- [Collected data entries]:
※ ※ ※
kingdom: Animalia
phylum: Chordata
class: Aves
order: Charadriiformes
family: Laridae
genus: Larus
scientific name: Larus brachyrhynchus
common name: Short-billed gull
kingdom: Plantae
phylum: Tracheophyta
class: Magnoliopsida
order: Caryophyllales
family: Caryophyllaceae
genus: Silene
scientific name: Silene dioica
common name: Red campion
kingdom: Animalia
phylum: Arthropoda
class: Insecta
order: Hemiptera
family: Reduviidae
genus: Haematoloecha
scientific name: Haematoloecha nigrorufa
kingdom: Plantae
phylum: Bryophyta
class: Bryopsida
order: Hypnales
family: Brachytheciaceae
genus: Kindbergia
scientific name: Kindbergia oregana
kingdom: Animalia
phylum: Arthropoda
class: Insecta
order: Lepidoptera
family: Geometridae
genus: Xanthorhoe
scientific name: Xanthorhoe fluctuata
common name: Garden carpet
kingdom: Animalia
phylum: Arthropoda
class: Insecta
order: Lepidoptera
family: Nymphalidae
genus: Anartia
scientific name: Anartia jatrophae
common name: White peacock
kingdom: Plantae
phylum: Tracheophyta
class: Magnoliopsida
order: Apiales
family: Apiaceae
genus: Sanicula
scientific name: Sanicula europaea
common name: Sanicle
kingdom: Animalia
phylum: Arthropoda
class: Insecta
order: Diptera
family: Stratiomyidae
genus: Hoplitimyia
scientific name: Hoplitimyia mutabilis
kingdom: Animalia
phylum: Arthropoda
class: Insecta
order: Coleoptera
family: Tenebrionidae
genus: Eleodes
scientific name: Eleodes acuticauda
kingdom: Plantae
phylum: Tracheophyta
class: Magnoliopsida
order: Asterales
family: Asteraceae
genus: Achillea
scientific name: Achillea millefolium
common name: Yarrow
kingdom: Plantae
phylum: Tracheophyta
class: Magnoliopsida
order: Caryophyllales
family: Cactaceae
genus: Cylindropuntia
※ ※ ※
- [Exercise description]: Reproduce only the part of the data that opens with the line containing "family: Geometridae" and closes with the line containing "order: Asterales", changing every "scientific name" to "species" and leaving all else unchanged.

- [Result below]:
family: Geometridae
genus: Xanthorhoe
species: Xanthorhoe fluctuata
common name: Garden carpet
kingdom: Animalia
phylum: Arthropoda
class: Insecta
order: Lepidoptera
family: Nymphalidae
genus: Anartia
species: Anartia jatrophae
common name: White peacock
kingdom: Plantae
phylum: Tracheophyta
class: Magnoliopsida
order: Apiales
family: Apiaceae
genus: Sanicula
species: Sanicula europaea
common name: Sanicle
kingdom: Animalia
phylum: Arthropoda
class: Insecta
order: Diptera
family: Stratiomyidae
genus: Hoplitimyia
species: Hoplitimyia mutabilis
kingdom: Animalia
phylum: Arthropoda
class: Insecta
order: Coleoptera
family: Tenebrionidae
genus: Eleodes
species: Eleodes acuticauda
kingdom: Plantae
phylum: Tracheophyta
class: Magnoliopsida
order: Asterales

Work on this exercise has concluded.